--- Begin Text passage ---
1.1 Register master data source
A user needs to provide the JDBC driver class, URL and connectivity credentials including required extra database parameters.
CREATE DATASOURCE ORCL [DESCRIBE BY "Oracle for Product Master"] OPTIONS (
jdbcdriver "oracle.jdbc.OracleDriver",
jdbcurl "jdbc:oracle:thin:@oracle-master:1521:orcl",
username "scott",
password "tiger",
[schema "system",]
[schema_prepended_table "true",]
[key "value"]*)
if schema_prepended_table is set to true, the ingested table is named "schema name"_"actual table name" as there may be same tables using the same name across different schemas.
1.1.1 Add slave nodes for the registered data source (Option for cluster based database)
If the registered database supports cluster base computing such as MPP, then a user can register slave nodes so that the Zetaris Cloud Data Fabric can directly query slave nodes rather than running through a master node.
CREATE DATASOURCE FUSIONDB DESCRIBE BY "Zetaris MPP " OPTIONS (
jdbcdriver "org.postgresql.Driver",
jdbcurl "jdbc:postgresql://coordinator:5432/pgrs",
username "admin",
password "password")
ADD SLAVE DATASOURCE TO FUSIONDB OPTIONS (
jdbcdriver "org.postgresql.Driver",
jdbcurl "jdbc:postgresql://datanode1:5432/pgrs",
username "admin",
password "password")
ADD SLAVE DATASOURCE TO FUSIONDB OPTIONS (
jdbcdriver "org.postgressql.Driver",
jdbcurl "jdbc:postgresql://datanode2:5432/pgrs",
username "admin",
password "password")
ADD SLAVE DATASOURCE TO FUSIONDB OPTIONS (
jdbcdriver "org.postgresql.Driver",
jdbcurl "jdbc:postgresql://datanode3:5432/pgrs",
username "admin",
password "password")
The above example shows the registration of 1 master node (oracle-master) and 3 slave nodes (oracle-slave1, oracle-slave2, and oracle-slave3).
*ORCL is an alias for the target data source in this guide, a user can decide on another name when creating any data source.
*If schema is provided, Zetaris Cloud Data Fabric will only ingest metadata from that schema
*If schema_prepended_table is set to true, schema will be prepended to the table name as there may be same tables using the same name across different schemas.
For example, role table in zetaris_bi schema will be named zetaris_bi__role
1.1.1.1 RDBMS examples
(MS SQL Server)
CREATE DATASOURCE MSSQL DESCRIBE BY "MSSQL-2017-linux " OPTIONS (
jdbcdriver "com.microsoft.sqlserver.jdbc.SQLServerDriver",
jdbcurl "jdbc:sqlserver://localhost:1433 ",
databaseName "DemoData",
username "scott" ,
password "tiger",
schema “dbo”
--- End Text passage ---
--- Begin Supplied information ---
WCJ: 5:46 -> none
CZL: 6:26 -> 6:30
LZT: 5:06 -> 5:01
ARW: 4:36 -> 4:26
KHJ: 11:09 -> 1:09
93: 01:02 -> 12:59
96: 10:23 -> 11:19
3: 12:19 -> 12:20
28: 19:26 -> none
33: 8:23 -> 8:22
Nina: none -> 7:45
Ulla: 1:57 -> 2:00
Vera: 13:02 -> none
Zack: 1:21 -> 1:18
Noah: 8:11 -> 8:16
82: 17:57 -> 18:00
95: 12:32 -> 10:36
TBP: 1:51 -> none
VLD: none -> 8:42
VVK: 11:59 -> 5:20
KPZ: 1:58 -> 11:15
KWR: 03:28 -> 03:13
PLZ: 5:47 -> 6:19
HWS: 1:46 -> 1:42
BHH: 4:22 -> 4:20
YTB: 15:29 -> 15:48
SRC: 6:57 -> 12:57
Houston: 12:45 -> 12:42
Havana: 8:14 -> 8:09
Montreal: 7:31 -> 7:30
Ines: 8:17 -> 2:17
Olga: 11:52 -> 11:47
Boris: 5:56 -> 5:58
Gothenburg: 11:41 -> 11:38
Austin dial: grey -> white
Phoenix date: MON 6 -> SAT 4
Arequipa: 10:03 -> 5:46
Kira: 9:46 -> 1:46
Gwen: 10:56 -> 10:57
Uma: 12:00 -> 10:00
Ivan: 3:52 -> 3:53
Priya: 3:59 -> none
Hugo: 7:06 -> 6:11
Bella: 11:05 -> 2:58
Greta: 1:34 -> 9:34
--- End Supplied information ---
● Tasks and exercises:
(A) Answer these questions from the data source registration guide:
(i) Which port appears in the jdbcurl of the MS SQL Server example?
(ii) According to the guide, what is ORCL?
(iii) When a schema is provided, what does Zetaris Cloud Data Fabric ingest?
(B) Decide whether each statement agrees with the data source registration guide. Answer yes or no and quote the words that settle it.
(i) Registering slave nodes lets Zetaris Cloud Data Fabric query them directly instead of going through a master node.
(ii) Every data source must be given the name ORCL.
(iii) The MS SQL Server example sets the database name to DemoData.
(C) Write the next part of the data source registration guide, starting right after its final line.
The listing has no role in any of these tasks.

● Written responses:
(A)
(i) 1433
(ii) An alias for the target data source in this guide
(iii) Only metadata from that schema

(B)
(i) Yes: "the Zetaris Cloud Data Fabric can directly query slave nodes rather than running through a master node"
(ii) No: "a user can decide on another name when creating any data source"
(iii) Yes: "databaseName "DemoData""

(C)
)
(My SQL)
CREATE DATASOURCE MY_SQL DESCRIBE BY "MySQL " OPTIONS (
jdbcdriver "com.mysql.jdbc.Driver",
jdbcurl "jdbc:mysql://127.0.0.1/test_db?",
username "scott" ,
password "tiger
)
(IBM DB2)
CREATE DATASOURCE DB2_DB2INST1 DESCRIBE BY "DB2 Sample DB Schema " OPTIONS (
jdbcdriver "com.ibm.db2.jcc.DB2Driver",
jdbcurl "jdbc:db2://127.0.0.1:50000/db_name",
username "db2inst1" ,
password "db2inst1-pwd",
schema "DB2INST1",
schema_prepended_table "true"
)
(Green Plum)
CREATE DATASOURCE GREEN_PLUM DESCRIBE BY "GREEN_PLUM " OPTIONS (
jdbcdriver "org.postgresql.Driver",
jdbcurl "jdbc:postgresql://localhost:5432/postgres",
username "gpadmin" ,
password "pivotal",
schema "public"
)
(Teradata)
CREATE DATASOURCE TERA_DATA DESCRIBE BY "TERA_DATA " OPTIONS (
jdbcdriver "com.teradata.jdbc.TeraDriver",
jdbcurl "jdbc:teradata://10.128.87.16/DBS_PORT=1025",
username "dbc" ,
password "dbc",
schema "dbcmngr"
)
(Amazon Aurora)
CREATE DATASOURCE AWS_AURORA DESCRIBE BY "AWS_AURORA " OPTIONS (
jdbcdriver "com.mysql.jdbc.Driver",
jdbcurl "jdbc:mysql://zet-aurora-cluster.cluster-ckh4ncwbhsty.ap-southeast-2.rds.amazonaws.com/your_db?",
username "your_db_account_name" ,
password "your_db_account_password""
)
(Amazon Redshift)
CREATE DATASOURCE REDSHIFT DESCRIBE BY "AWS RedShift" OPTIONS (
jdbcdriver "com.amazon.redshift.jdbc.Driver",
jdbcurl "jdbc:redshift://zetaris.cyzoanxzdpje.ap-southeast-2.redshift.amazonaws.com:5439/your_db_name",
username "your_db_account_name",
password "your_db_account_password"
)
1.1.2 Register NoSQL data sources
Zetaris Cloud Data Fabric supports all known NoSQLs, please contact support@zetaris.com, if other data sources are required
1.1.2.1 Mongo DB
For MongoDB, the followings(host, port, db name, user name and password) must be provided.
CREATE DATASOURCE MONGO DESCRIBE BY "MongoDB" OPTIONS (
lightning.datasource.mongodb.host "localhost",
lightning.datasource.mongodb.port "27017",
lightning.datasource.mongodb.database "lightning-demo",
lightning.datasource.mongodb.username "",
lightning.datasource.mongodb.password ""
)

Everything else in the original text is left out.